◆ **TEXTAUSZUG**:
________________________________________

Die Mitte und die Formvollendung

Nobel statt Nabel

"Möglich, dass vor allem die akute ökonomische Krise das Erstarken den Bürgerlichkeit fördert, die allmähliche Rückgewinnung von Tugenden (...), überhaupt die Wiederentdeckung der Form - sie war lange verrufen als steife Verhinderung ungezwungener Selbstverwirklichung, aber sie kann eben auch (...) Sicherheit bieten".
(Spiegel Nr. 28 vom 07.07.2003)

Die Sicherheit, die MOHR & Co. meinen, ist jene, die Individualisierung und damit Orientierungslosigkeit verursacht haben soll. Wer jedoch diesem Schein der Oberfläche nicht traut und eine Tiefenbohrung vornimmt, der findet dahinter die Angst der herrschenden Eliten davor, ihre - in den goldenen Jahren angehäuften Besitzstände - zu verlieren. Die neue Moral dient deshalb in erster Linie der Besitzstandwahrung der herrschenden Eliten, die sich nicht mehr dem Ideal "Wohlstand für alle" verpflichtet sieht, sondern vehement an der Durchsetzung der neuen Klassengesellschaft arbeitet . Alte und Neue Mitte bilden nicht nur im politischen System ein neues Bündnis, sondern auch auf der kulturellen Ebene.

________________________________________

◆ **INHALT DES DATENSATZES**:
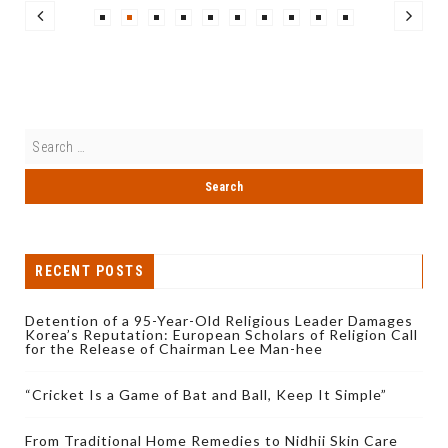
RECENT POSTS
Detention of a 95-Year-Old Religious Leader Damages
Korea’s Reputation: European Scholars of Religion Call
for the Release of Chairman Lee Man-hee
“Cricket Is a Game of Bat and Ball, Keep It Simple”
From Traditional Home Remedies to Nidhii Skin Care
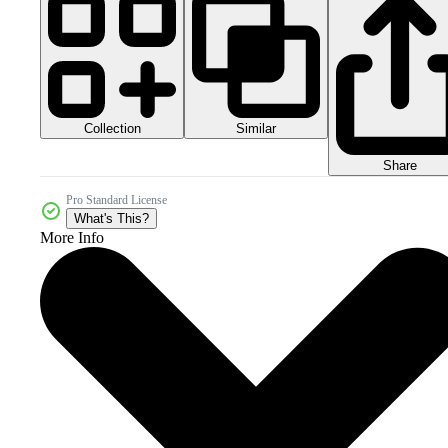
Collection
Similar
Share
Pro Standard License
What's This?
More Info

________________________________________

◆ **AUFGABE 1**: Wozu dient die neue Moral laut dem Textauszug über die neue Bürgerlichkeit in erster Linie?
◆ **AUFGABE 2**: Schreibe den Textauszug über die neue Bürgerlichkeit weiter, beginnend nach seinem letzten Satz.

◆ **ERWARTETE ANTWORT 1**: Sie dient in erster Linie der Besitzstandwahrung der herrschenden Eliten.

◆ **ERWARTETE ANTWORT 2**:
Die Neue Mitte und die Medienhörigkeit

Die Alte Mitte stützte ihre Macht auf den traditionellen, industriellen Sektor, während die Neue Mitte im Zuge des Wandels zur Dienstleistungsgesellschaft die (neuen) Medien eroberte. Gerade diese Aufsteigergesellschaft ist durch die gegenwärtige ökonomische Situation existenziell gefährdet . Es wundert deshalb kaum, dass die Akteure nun ihr Heil in einem Verteidigungsbündnis suchen. Wenn Wohlstand für alle nur machbar ist, wenn die herrschende Elite von ihrem Reichtum abgeben müsste, dann ist es einsichtig, dass unsere Elite lieber für den Erhalt ihres eigenen Wohlstands kämpft und damit die Verelendung weiter Teile unserer Gesellschaft billigt. Die Durchsetzung dieser Moral wird nun offensichtlich auch im Spiegel ganz offen betrieben. Da die Medienhörigkeit angeblich Autoritäten wie Lehrer oder intakte Familien (!) entkräftet hat, warum also nicht nunmehr diese MEDIENHÖRIGKEIT nutzen, um diesen Instanzen wieder zur Autorität zu verhelfen?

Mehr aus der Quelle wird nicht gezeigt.